Columns and commentaries in a life-long dance with technology

Simple gray rule

Why cant they spel rite anymor?

By Al Fasoldt

Copyright © 1988, The Syracuse Newspapers

A new kind of illiteracy is sweeping the country.

To give it a proper name, it's the illiteracy of homonyms-words that sound the same as other words but are spelled differently. Some say it's caused by the proliferation of spelling checkers used on computers, but that's not the full story.

You see, most spelling checkers are abysmally dumb. They don't know the difference between "bear" and "bare," or "do" and "dew." All that most spelling checkers know is that "do" is spelled just as correctly as "dew" is.

And that's where the disaster comes in.

Combine a bad speller (human variety) with a bad software program that can't distinguish between the appropriate word and the one that is just plain ludicrous, and you have the seeds of the new illiteracy.

A poem posted on the Internet shows what I mean. Here it is:

by Pennye Harper

I have a spelling checker;
It came with my PC.
It plainly marks four my revue
Mistakes I cannot sea.
I've run this poem threw it;
I'm sure your pleased too no.
It's letter-perfect in it's weigh.
My checker tolled me sew.

I've brought this problem up with other writers, and many of them say the current reliance on spelling checkers has made most of us lazy. Instead of looking up (and learning) a word we don't know how to spell, we just keep typing away, confident that the spelling checker will catch our mistakes.

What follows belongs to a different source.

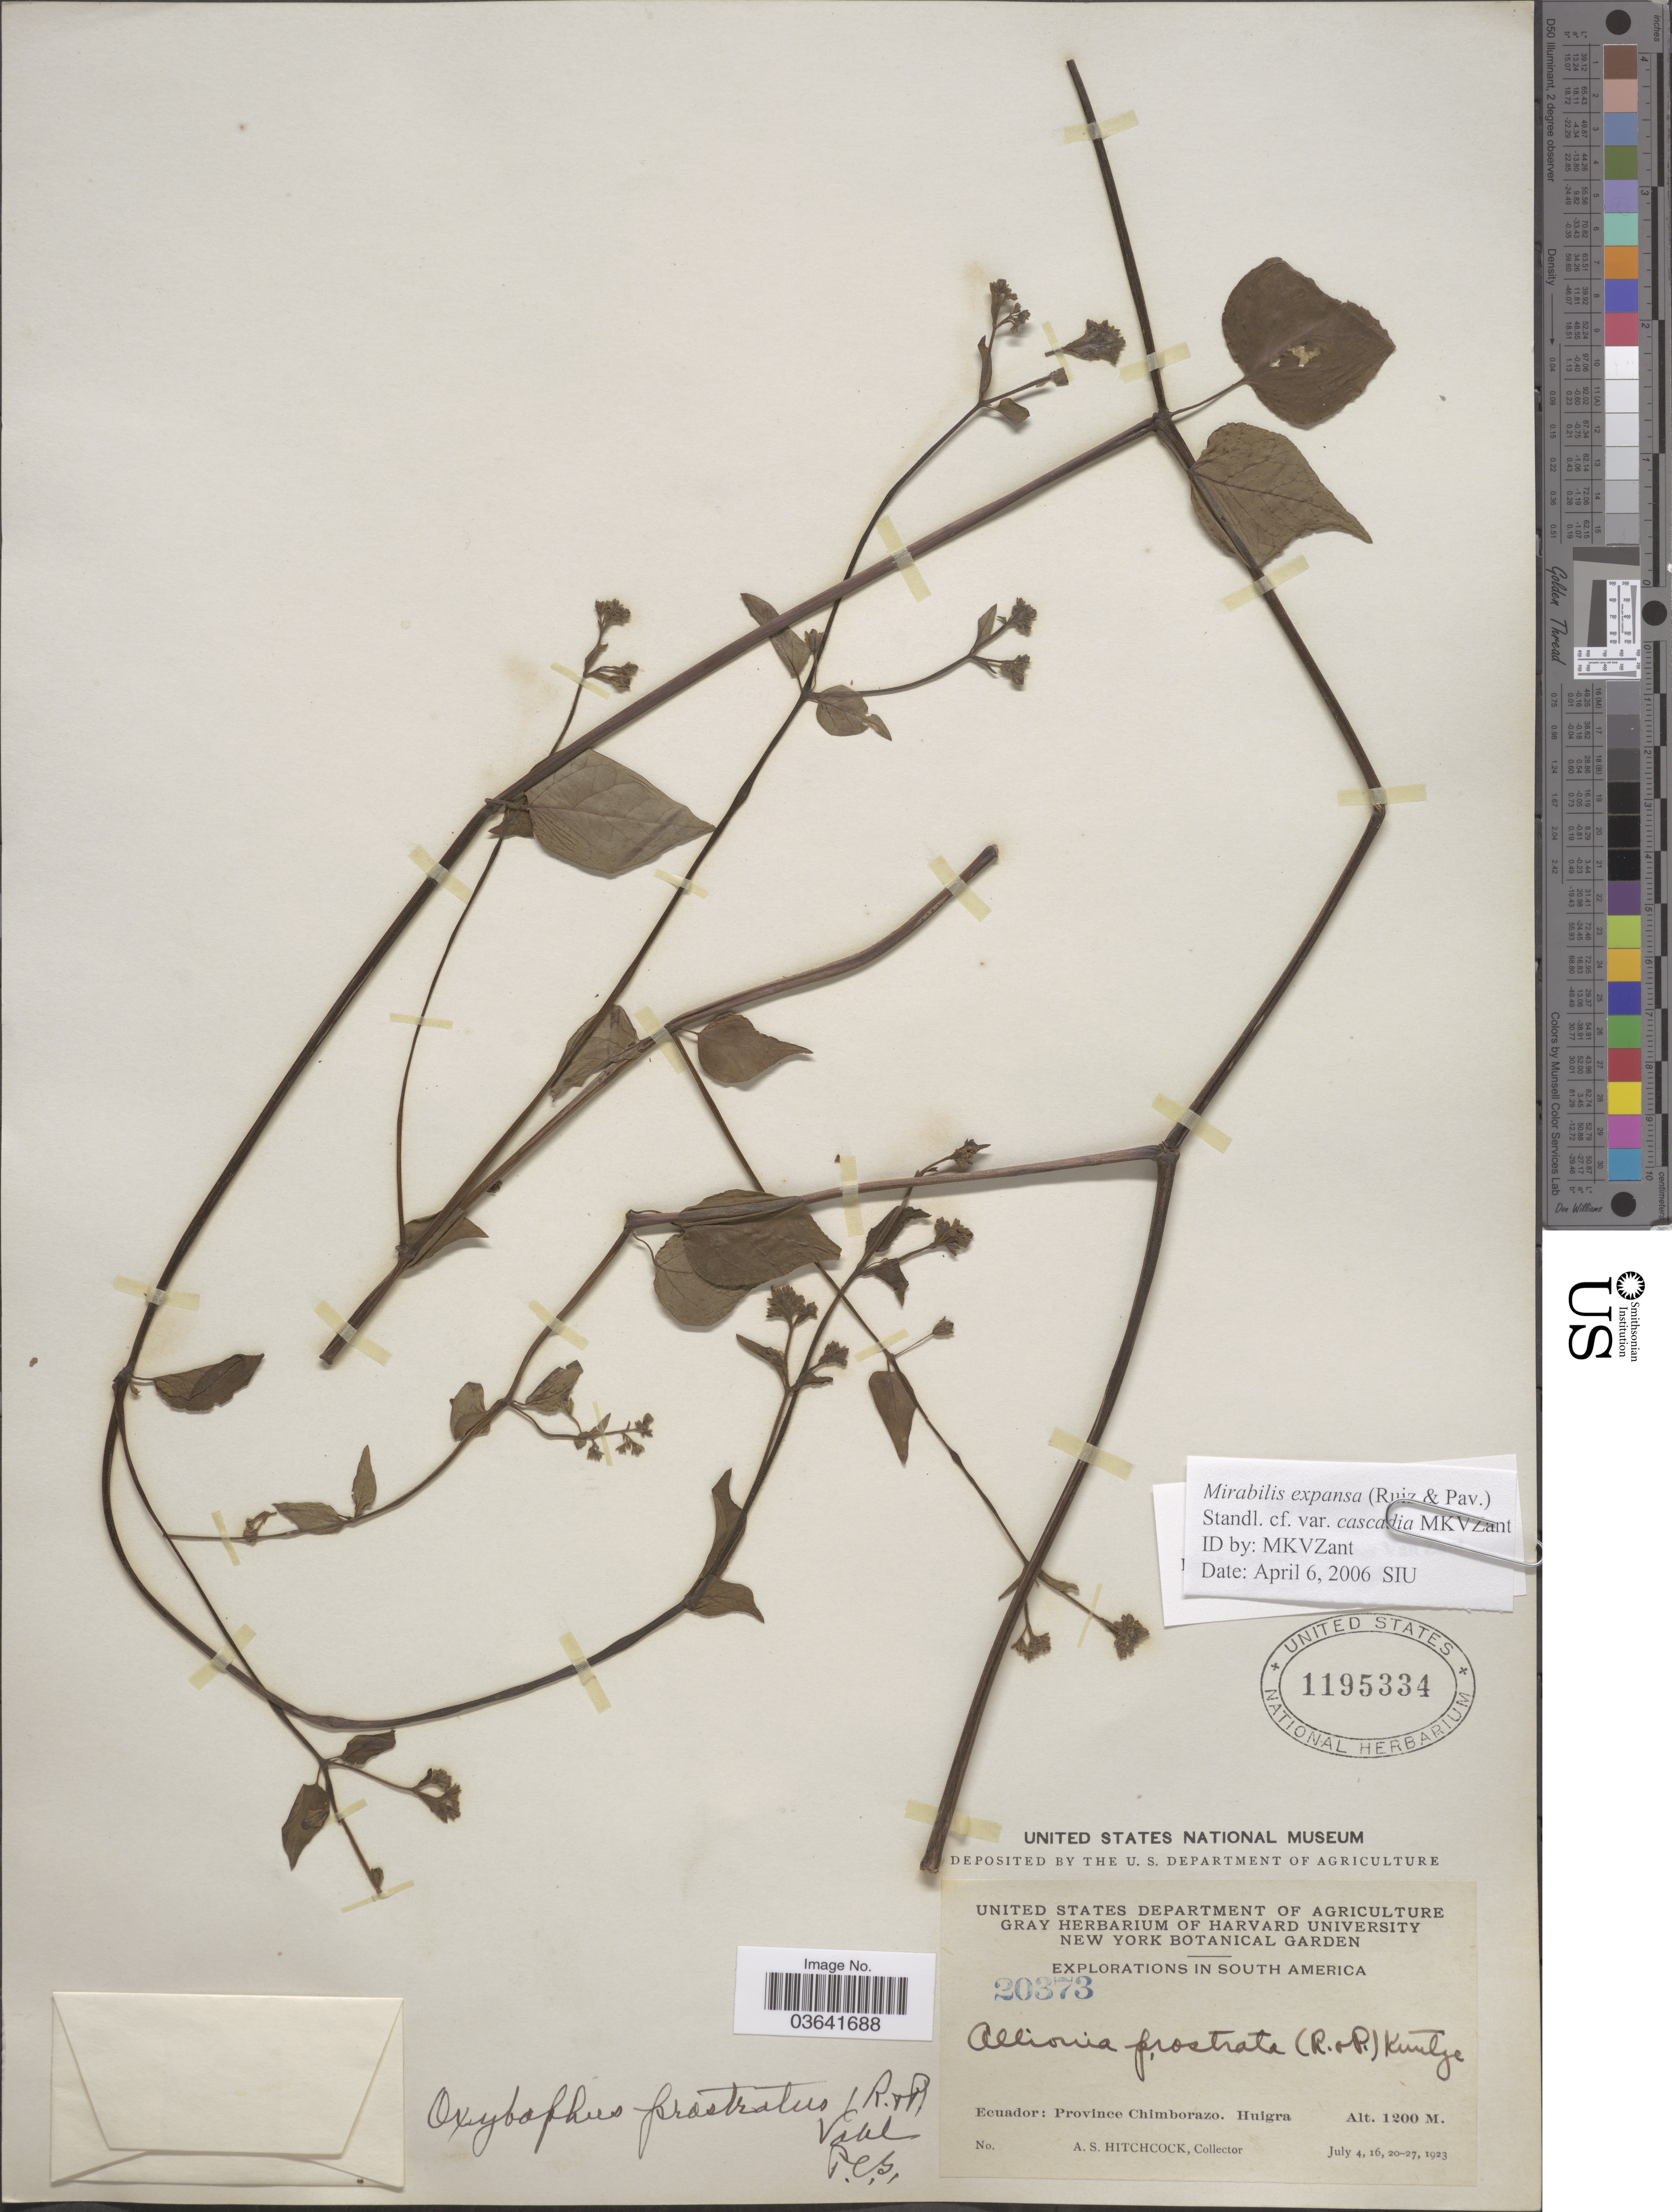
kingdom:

This is probably true. But I look at it another way. Spelling is supposed to be taught in school long before students do much writing on PCs, so I don't think spelling checkers are to blame if we can't spell; I think these brainless software programs are simply showing how poorly we were taught at an early age.

I say "we" so that you don't get the impression that I am just talking about kids. Adults have this homonymic affliction, too.

The other day, a distinguished publisher of how-to books sent me a review copy of a book by a respected author. In the back of the book, he explained how he had done most of the work on the book himself-even producing the book's pages, ready for the publisher's press, on his own desktop-publishing software and laser printer.

I hadn't read past Page 11 when I saw his first gaffe.

"Press the brake key," the book said.

There were other mistakes just like that throughout the book.

I had better things to do than wade through that sort of illiteracy, so I put on the breaks and went back to my keybored. The book went into the trash.